▸ MATERIAL SHOWN

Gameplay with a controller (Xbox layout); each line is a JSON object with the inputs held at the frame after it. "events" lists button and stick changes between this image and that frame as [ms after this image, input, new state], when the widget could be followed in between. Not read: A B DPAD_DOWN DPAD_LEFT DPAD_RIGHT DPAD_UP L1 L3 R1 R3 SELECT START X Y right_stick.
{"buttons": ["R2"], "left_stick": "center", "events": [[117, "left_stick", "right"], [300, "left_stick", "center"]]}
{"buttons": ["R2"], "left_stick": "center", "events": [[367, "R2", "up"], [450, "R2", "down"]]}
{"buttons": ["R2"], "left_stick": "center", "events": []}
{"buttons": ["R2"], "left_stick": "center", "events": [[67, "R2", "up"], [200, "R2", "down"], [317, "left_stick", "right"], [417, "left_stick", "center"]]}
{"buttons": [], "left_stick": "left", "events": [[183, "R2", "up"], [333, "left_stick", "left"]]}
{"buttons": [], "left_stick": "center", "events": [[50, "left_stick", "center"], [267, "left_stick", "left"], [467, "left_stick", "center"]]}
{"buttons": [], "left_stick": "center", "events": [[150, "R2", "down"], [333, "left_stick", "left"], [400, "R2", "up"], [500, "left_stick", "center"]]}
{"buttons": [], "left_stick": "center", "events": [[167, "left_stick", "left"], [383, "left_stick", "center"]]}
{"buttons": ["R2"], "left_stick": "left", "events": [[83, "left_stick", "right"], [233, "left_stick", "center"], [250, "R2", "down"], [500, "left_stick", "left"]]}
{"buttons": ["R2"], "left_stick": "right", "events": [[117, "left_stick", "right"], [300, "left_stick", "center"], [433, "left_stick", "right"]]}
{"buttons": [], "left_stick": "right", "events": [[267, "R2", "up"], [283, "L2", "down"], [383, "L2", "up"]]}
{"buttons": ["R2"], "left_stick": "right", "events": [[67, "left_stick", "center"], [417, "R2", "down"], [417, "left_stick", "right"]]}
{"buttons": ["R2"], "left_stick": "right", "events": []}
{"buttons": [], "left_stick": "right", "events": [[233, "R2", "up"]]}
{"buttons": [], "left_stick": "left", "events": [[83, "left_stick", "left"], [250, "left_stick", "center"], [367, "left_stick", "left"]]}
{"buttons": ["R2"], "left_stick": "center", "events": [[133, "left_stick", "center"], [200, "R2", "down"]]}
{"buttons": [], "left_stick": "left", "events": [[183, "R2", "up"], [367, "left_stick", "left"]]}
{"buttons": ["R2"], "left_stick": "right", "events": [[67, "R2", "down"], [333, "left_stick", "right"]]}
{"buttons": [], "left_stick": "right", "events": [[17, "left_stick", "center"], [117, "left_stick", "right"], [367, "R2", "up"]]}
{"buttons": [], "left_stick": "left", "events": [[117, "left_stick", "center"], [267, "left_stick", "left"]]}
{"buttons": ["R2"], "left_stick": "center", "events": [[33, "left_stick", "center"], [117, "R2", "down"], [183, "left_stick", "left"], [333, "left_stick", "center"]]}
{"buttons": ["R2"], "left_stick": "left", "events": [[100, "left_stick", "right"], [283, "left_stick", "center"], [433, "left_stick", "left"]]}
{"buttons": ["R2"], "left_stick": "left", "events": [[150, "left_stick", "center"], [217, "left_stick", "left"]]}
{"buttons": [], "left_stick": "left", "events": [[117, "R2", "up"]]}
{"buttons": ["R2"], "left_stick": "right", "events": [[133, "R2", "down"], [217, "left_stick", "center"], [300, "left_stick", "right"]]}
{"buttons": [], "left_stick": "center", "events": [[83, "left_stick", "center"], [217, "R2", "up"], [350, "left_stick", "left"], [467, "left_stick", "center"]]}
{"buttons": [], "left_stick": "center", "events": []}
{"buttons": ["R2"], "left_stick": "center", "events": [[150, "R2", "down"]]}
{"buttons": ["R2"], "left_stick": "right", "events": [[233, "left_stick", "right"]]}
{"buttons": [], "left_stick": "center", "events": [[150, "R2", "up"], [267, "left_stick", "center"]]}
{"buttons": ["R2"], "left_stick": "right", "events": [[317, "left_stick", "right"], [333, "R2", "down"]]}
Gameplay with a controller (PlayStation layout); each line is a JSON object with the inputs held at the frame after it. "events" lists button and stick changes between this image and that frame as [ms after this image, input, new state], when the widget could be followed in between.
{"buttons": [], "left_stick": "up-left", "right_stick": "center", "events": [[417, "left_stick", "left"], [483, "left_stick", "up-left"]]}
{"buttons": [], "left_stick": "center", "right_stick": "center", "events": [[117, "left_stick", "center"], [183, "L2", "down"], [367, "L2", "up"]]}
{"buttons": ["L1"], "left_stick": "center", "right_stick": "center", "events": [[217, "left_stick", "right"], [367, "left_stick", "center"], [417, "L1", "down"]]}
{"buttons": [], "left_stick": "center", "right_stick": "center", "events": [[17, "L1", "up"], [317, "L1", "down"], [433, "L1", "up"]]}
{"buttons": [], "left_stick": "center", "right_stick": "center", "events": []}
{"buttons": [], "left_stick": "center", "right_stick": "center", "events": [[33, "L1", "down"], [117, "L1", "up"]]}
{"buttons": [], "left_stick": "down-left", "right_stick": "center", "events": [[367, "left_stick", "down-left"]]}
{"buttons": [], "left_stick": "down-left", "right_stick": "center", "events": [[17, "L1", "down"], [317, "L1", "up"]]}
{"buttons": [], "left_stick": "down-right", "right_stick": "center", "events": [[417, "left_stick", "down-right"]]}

▸ WHAT TO PRODUCE
Your task is to reproduce all of the records exactly.

▸ ANSWER SECTION
Gameplay with a controller (Xbox layout); each line is a JSON object with the inputs held at the frame after it. "events" lists button and stick changes between this image and that frame as [ms after this image, input, new state], when the widget could be followed in between. Not read: A B DPAD_DOWN DPAD_LEFT DPAD_RIGHT DPAD_UP L1 L3 R1 R3 SELECT START X Y right_stick.
{"buttons": ["R2"], "left_stick": "center", "events": [[117, "left_stick", "right"], [300, "left_stick", "center"]]}
{"buttons": ["R2"], "left_stick": "center", "events": [[367, "R2", "up"], [450, "R2", "down"]]}
{"buttons": ["R2"], "left_stick": "center", "events": []}
{"buttons": ["R2"], "left_stick": "center", "events": [[67, "R2", "up"], [200, "R2", "down"], [317, "left_stick", "right"], [417, "left_stick", "center"]]}
{"buttons": [], "left_stick": "left", "events": [[183, "R2", "up"], [333, "left_stick", "left"]]}
{"buttons": [], "left_stick": "center", "events": [[50, "left_stick", "center"], [267, "left_stick", "left"], [467, "left_stick", "center"]]}
{"buttons": [], "left_stick": "center", "events": [[150, "R2", "down"], [333, "left_stick", "left"], [400, "R2", "up"], [500, "left_stick", "center"]]}
{"buttons": [], "left_stick": "center", "events": [[167, "left_stick", "left"], [383, "left_stick", "center"]]}
{"buttons": ["R2"], "left_stick": "left", "events": [[83, "left_stick", "right"], [233, "left_stick", "center"], [250, "R2", "down"], [500, "left_stick", "left"]]}
{"buttons": ["R2"], "left_stick": "right", "events": [[117, "left_stick", "right"], [300, "left_stick", "center"], [433, "left_stick", "right"]]}
{"buttons": [], "left_stick": "right", "events": [[267, "R2", "up"], [283, "L2", "down"], [383, "L2", "up"]]}
{"buttons": ["R2"], "left_stick": "right", "events": [[67, "left_stick", "center"], [417, "R2", "down"], [417, "left_stick", "right"]]}
{"buttons": ["R2"], "left_stick": "right", "events": []}
{"buttons": [], "left_stick": "right", "events": [[233, "R2", "up"]]}
{"buttons": [], "left_stick": "left", "events": [[83, "left_stick", "left"], [250, "left_stick", "center"], [367, "left_stick", "left"]]}
{"buttons": ["R2"], "left_stick": "center", "events": [[133, "left_stick", "center"], [200, "R2", "down"]]}
{"buttons": [], "left_stick": "left", "events": [[183, "R2", "up"], [367, "left_stick", "left"]]}
{"buttons": ["R2"], "left_stick": "right", "events": [[67, "R2", "down"], [333, "left_stick", "right"]]}
{"buttons": [], "left_stick": "right", "events": [[17, "left_stick", "center"], [117, "left_stick", "right"], [367, "R2", "up"]]}
{"buttons": [], "left_stick": "left", "events": [[117, "left_stick", "center"], [267, "left_stick", "left"]]}
{"buttons": ["R2"], "left_stick": "center", "events": [[33, "left_stick", "center"], [117, "R2", "down"], [183, "left_stick", "left"], [333, "left_stick", "center"]]}
{"buttons": ["R2"], "left_stick": "left", "events": [[100, "left_stick", "right"], [283, "left_stick", "center"], [433, "left_stick", "left"]]}
{"buttons": ["R2"], "left_stick": "left", "events": [[150, "left_stick", "center"], [217, "left_stick", "left"]]}
{"buttons": [], "left_stick": "left", "events": [[117, "R2", "up"]]}
{"buttons": ["R2"], "left_stick": "right", "events": [[133, "R2", "down"], [217, "left_stick", "center"], [300, "left_stick", "right"]]}
{"buttons": [], "left_stick": "center", "events": [[83, "left_stick", "center"], [217, "R2", "up"], [350, "left_stick", "left"], [467, "left_stick", "center"]]}
{"buttons": [], "left_stick": "center", "events": []}
{"buttons": ["R2"], "left_stick": "center", "events": [[150, "R2", "down"]]}
{"buttons": ["R2"], "left_stick": "right", "events": [[233, "left_stick", "right"]]}
{"buttons": [], "left_stick": "center", "events": [[150, "R2", "up"], [267, "left_stick", "center"]]}
{"buttons": ["R2"], "left_stick": "right", "events": [[317, "left_stick", "right"], [333, "R2", "down"]]}
Gameplay with a controller (PlayStation layout); each line is a JSON object with the inputs held at the frame after it. "events" lists button and stick changes between this image and that frame as [ms after this image, input, new state], when the widget could be followed in between.
{"buttons": [], "left_stick": "up-left", "right_stick": "center", "events": [[417, "left_stick", "left"], [483, "left_stick", "up-left"]]}
{"buttons": [], "left_stick": "center", "right_stick": "center", "events": [[117, "left_stick", "center"], [183, "L2", "down"], [367, "L2", "up"]]}
{"buttons": ["L1"], "left_stick": "center", "right_stick": "center", "events": [[217, "left_stick", "right"], [367, "left_stick", "center"], [417, "L1", "down"]]}
{"buttons": [], "left_stick": "center", "right_stick": "center", "events": [[17, "L1", "up"], [317, "L1", "down"], [433, "L1", "up"]]}
{"buttons": [], "left_stick": "center", "right_stick": "center", "events": []}
{"buttons": [], "left_stick": "center", "right_stick": "center", "events": [[33, "L1", "down"], [117, "L1", "up"]]}
{"buttons": [], "left_stick": "down-left", "right_stick": "center", "events": [[367, "left_stick", "down-left"]]}
{"buttons": [], "left_stick": "down-left", "right_stick": "center", "events": [[17, "L1", "down"], [317, "L1", "up"]]}
{"buttons": [], "left_stick": "down-right", "right_stick": "center", "events": [[417, "left_stick", "down-right"]]}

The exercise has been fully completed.